[Transcribed page contents]

= = = = =

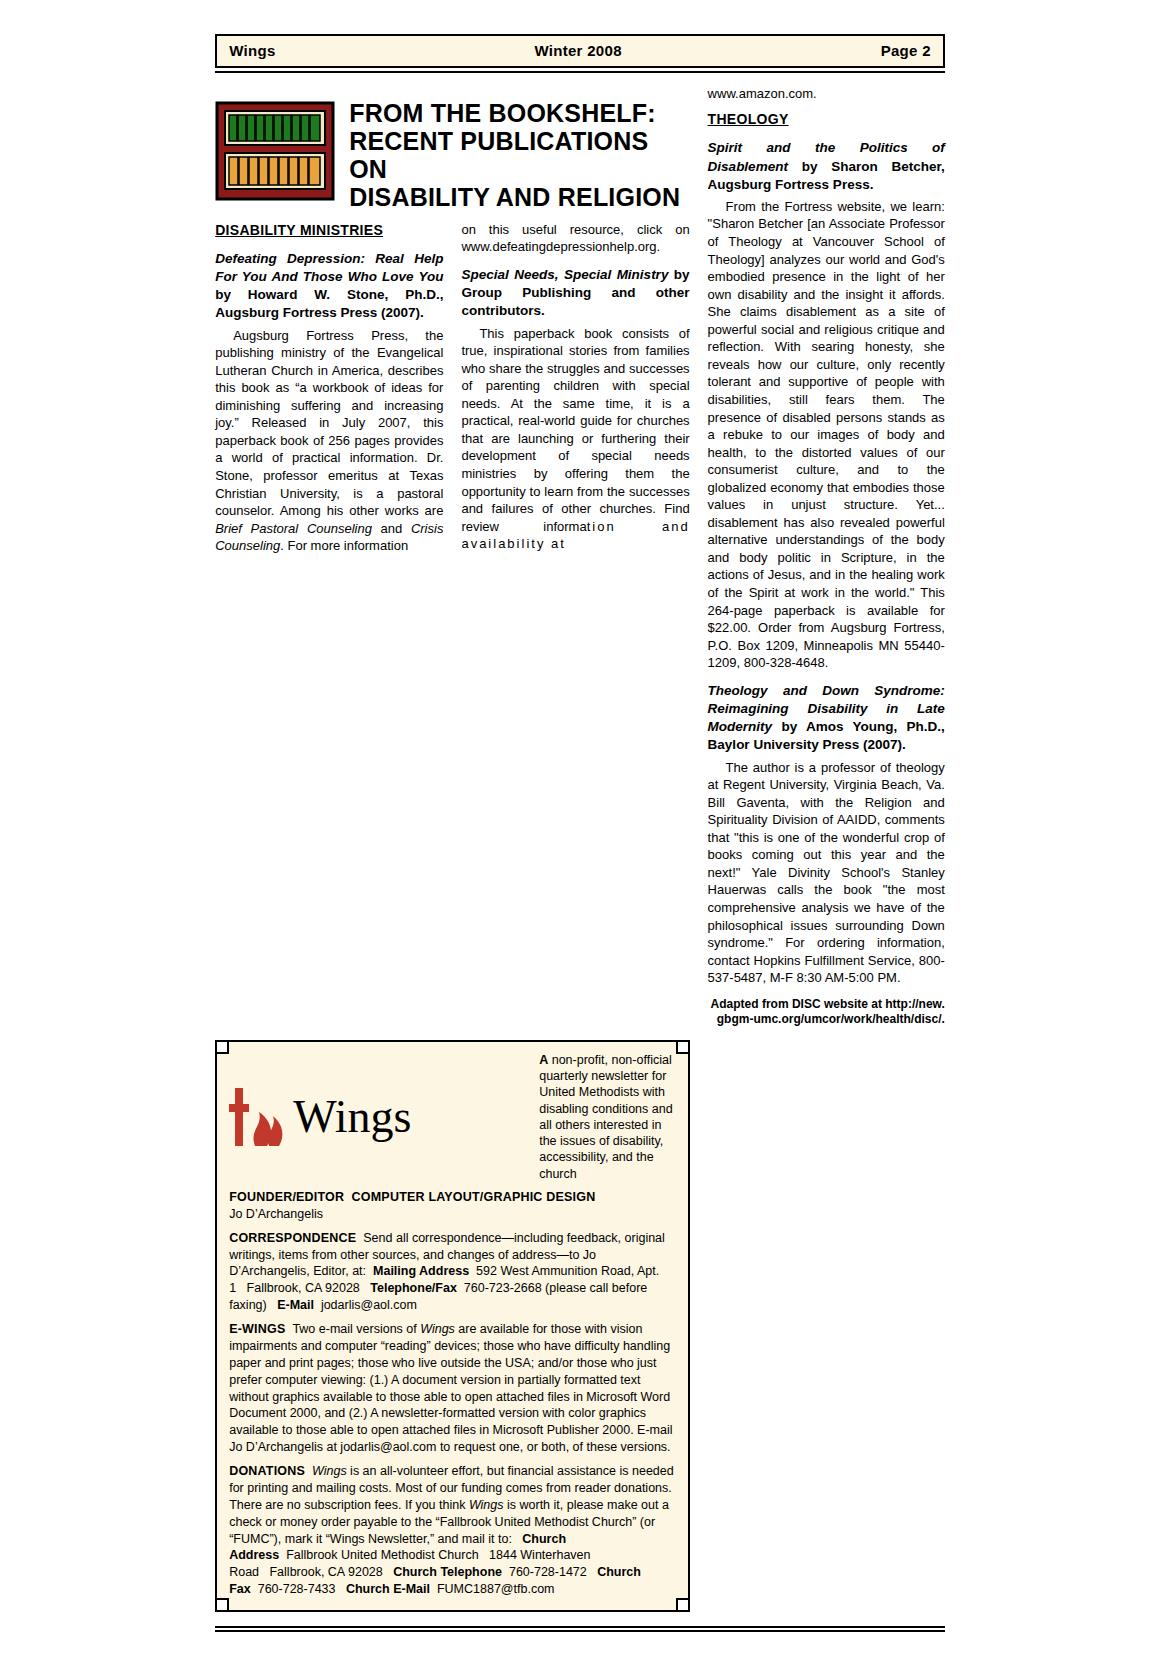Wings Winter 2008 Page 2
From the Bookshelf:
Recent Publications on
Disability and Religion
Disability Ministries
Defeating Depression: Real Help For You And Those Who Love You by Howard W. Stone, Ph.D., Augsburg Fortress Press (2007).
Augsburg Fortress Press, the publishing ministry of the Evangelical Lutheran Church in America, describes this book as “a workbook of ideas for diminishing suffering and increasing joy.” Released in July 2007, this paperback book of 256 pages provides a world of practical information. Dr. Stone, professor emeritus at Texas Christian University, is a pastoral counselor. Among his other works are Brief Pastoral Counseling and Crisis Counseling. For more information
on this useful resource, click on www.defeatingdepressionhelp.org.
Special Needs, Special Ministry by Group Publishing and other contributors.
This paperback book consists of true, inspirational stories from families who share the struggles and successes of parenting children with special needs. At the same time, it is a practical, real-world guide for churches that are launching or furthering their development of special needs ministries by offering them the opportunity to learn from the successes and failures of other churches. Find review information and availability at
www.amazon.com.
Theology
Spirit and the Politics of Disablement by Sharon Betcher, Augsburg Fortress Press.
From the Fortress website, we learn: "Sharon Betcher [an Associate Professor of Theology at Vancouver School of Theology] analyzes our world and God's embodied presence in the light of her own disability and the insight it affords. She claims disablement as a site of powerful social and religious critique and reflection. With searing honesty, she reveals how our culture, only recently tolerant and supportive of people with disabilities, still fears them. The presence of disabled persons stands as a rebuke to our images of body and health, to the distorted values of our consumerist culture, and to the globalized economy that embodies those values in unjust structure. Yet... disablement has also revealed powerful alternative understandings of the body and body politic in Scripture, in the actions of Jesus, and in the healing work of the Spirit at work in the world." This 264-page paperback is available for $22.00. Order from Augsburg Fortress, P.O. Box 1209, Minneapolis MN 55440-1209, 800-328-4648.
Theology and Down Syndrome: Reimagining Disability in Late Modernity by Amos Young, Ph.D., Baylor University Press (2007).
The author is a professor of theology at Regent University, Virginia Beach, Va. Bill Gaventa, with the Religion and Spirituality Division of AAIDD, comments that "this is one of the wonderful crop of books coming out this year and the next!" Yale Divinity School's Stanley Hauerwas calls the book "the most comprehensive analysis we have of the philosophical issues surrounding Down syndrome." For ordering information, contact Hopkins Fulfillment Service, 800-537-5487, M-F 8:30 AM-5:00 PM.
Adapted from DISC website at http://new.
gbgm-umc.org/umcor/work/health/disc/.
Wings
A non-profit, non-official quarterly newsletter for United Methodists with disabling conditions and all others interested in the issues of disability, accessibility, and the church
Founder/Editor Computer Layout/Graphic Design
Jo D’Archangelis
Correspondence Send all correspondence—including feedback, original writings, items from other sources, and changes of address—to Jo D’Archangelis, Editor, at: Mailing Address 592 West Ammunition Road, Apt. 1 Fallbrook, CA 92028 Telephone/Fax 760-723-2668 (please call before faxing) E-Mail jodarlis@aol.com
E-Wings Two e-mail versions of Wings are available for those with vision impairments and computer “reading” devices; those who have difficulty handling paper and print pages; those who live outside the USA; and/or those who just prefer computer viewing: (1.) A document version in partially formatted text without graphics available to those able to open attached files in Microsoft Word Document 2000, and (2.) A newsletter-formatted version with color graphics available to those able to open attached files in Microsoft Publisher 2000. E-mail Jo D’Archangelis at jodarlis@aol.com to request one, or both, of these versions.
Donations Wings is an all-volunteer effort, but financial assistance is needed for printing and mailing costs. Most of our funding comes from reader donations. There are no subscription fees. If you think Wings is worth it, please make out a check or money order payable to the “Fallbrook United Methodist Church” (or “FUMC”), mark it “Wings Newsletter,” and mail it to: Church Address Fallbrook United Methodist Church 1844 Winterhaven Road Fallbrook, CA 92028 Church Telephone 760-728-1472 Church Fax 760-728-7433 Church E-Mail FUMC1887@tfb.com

= = = = =

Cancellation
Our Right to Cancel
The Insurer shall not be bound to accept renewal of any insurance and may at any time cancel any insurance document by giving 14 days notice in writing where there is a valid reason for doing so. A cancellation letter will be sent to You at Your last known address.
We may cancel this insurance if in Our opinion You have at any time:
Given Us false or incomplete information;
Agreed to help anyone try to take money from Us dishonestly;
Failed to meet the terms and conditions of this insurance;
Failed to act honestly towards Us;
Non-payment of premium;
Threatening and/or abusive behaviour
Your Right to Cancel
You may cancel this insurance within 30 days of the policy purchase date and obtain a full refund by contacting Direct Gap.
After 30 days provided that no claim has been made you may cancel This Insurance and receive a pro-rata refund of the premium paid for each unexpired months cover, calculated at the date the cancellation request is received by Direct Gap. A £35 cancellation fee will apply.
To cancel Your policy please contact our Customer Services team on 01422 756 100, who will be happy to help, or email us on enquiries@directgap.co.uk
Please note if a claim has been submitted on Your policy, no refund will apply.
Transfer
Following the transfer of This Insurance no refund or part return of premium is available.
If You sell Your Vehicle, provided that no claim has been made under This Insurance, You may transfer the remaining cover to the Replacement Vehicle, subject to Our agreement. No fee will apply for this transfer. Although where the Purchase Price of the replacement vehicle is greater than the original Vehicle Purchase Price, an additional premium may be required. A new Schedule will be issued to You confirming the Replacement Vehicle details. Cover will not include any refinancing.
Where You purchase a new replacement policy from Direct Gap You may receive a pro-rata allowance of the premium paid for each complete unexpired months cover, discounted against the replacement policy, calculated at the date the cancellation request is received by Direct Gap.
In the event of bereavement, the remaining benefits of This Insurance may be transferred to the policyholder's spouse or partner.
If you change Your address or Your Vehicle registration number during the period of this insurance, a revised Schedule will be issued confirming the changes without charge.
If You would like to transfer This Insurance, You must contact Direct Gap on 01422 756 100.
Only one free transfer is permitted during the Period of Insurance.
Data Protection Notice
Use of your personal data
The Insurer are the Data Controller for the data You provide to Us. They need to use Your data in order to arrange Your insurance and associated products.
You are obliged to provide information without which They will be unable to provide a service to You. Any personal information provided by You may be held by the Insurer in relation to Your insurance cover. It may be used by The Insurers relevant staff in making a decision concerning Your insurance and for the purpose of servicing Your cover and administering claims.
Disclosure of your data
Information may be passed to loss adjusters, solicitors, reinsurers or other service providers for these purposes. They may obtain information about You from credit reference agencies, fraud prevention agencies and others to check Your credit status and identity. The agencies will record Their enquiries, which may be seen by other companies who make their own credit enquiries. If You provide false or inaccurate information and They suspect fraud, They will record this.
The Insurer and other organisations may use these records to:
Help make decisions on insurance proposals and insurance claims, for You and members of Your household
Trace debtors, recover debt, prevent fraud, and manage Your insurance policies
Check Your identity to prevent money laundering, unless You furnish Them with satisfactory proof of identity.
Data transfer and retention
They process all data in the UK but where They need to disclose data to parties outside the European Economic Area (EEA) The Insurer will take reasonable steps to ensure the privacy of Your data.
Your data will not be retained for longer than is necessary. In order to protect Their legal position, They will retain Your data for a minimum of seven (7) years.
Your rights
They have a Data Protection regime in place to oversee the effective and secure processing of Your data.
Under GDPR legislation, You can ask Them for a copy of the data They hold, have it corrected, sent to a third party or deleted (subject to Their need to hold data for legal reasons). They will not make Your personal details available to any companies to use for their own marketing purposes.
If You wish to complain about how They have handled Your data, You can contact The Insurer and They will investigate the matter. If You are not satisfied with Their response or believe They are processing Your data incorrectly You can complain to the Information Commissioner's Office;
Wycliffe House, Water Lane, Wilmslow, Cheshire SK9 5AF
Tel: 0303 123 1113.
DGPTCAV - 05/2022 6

= = = = =

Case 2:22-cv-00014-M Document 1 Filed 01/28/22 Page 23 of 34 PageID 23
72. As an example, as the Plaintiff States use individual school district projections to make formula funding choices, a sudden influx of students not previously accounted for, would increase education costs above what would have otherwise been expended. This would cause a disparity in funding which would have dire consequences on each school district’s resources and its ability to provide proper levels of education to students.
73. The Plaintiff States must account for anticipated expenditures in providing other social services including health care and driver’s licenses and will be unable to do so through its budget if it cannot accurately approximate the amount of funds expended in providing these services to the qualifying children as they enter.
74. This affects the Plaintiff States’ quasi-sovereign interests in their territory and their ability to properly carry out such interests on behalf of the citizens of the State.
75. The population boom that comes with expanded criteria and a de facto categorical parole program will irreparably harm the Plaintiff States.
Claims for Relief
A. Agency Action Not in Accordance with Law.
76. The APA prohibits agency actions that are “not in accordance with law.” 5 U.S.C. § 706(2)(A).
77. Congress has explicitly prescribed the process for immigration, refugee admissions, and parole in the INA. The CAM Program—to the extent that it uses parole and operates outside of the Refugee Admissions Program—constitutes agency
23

= = = = =

__Task statement__
Reading through the records above, report each line in which the string "subject" is found.

__Task result__
If You sell Your Vehicle, provided that no claim has been made under This Insurance, You may transfer the remaining cover to the Replacement Vehicle, subject to Our agreement. No fee will apply for this transfer. Although where the Purchase Price of the replacement vehicle is greater than the original Vehicle Purchase Price, an additional premium may be required. A new Schedule will be issued to You confirming the Replacement Vehicle details. Cover will not include any refinancing.
Under GDPR legislation, You can ask Them for a copy of the data They hold, have it corrected, sent to a third party or deleted (subject to Their need to hold data for legal reasons). They will not make Your personal details available to any companies to use for their own marketing purposes.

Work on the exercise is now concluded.